FYI My last TT took 1 1/2 containers of anti freeze. I'm buying 3 containers for the new one. Just to be safe.
Good luck. We still have time so let me know if you have any more question.


----------



## reinreb

So my Northern expert Antigua, that brings up one more question. My wife seems to think that bringing in the mattress and the cushions will deter mould and mildew over the snow months...........................any experience with that over the years.
Thanks


----------



## antigua

Well you can look at this way. We deal with way more humidity during the summer months than we do in the winter months. Trapped water or mousture and humidity combined with dirt or dust will cause mold to form on the cushions.

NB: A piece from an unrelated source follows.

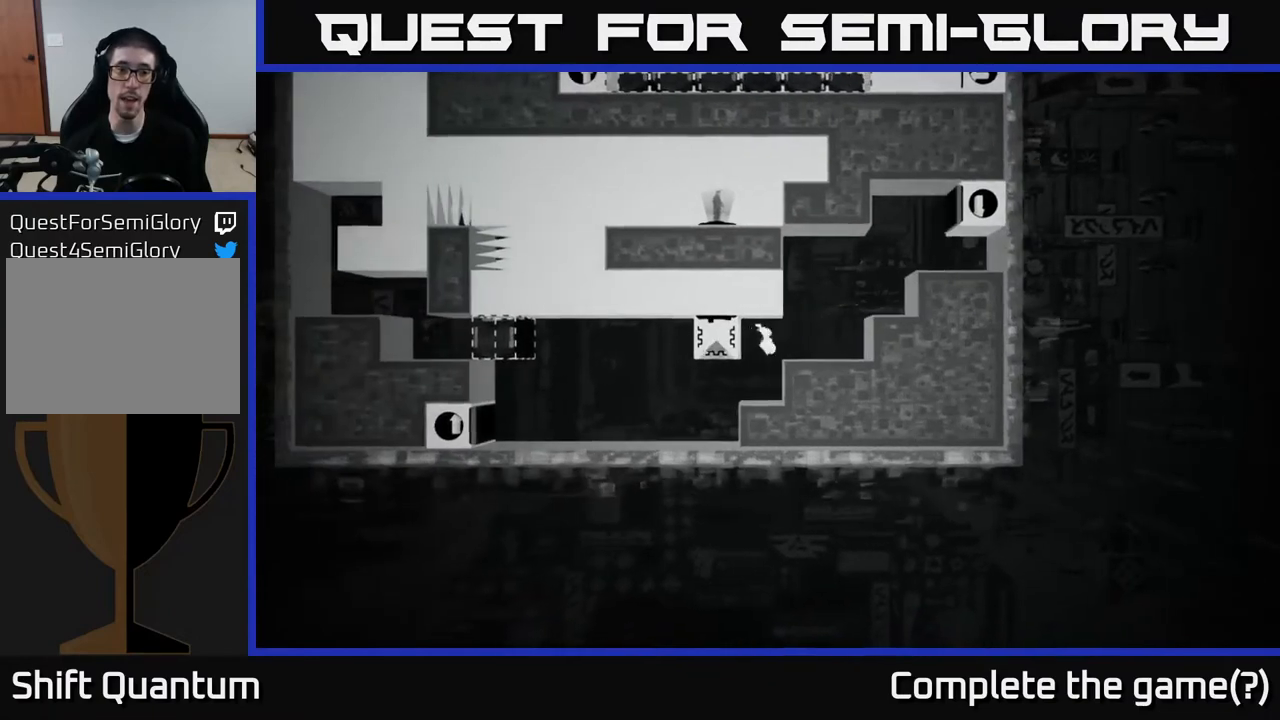
{"buttons": [], "left_stick": "left", "right_stick": "center", "events": [[333, "left_stick", "center"], [483, "left_stick", "left"]]}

Unless you travel trailer leaks water, which it shouldn't being so new and all, then you have nothing to worry about.


----------



## JSSML

I was at Canadian Tire the other day and noticed that you can buy mosture sponges. It takes moisture and dampness out of the room. Or leave a candle burn all winter. lol....


----------



## Toddster

My wife and I do not tarp our camper. It is actually under shelter in our garage. I know that many consumers are also opting to place their RV in a fabric covered RV shelter. They are relatively inexpensive and easy to put up. Depending on the cover thickness they can last up to 20 years or so. I biggest thing is to keep the cover tight and anchor it properly.


----------



## artmart

Whatever you do, DO NOT put those plastic tarps sold in hardware or auto part stores directly on an RV. Use breathable or coated fabric or else you'll find the plastic will stick to the RV skin and that will cause severe damage.


----------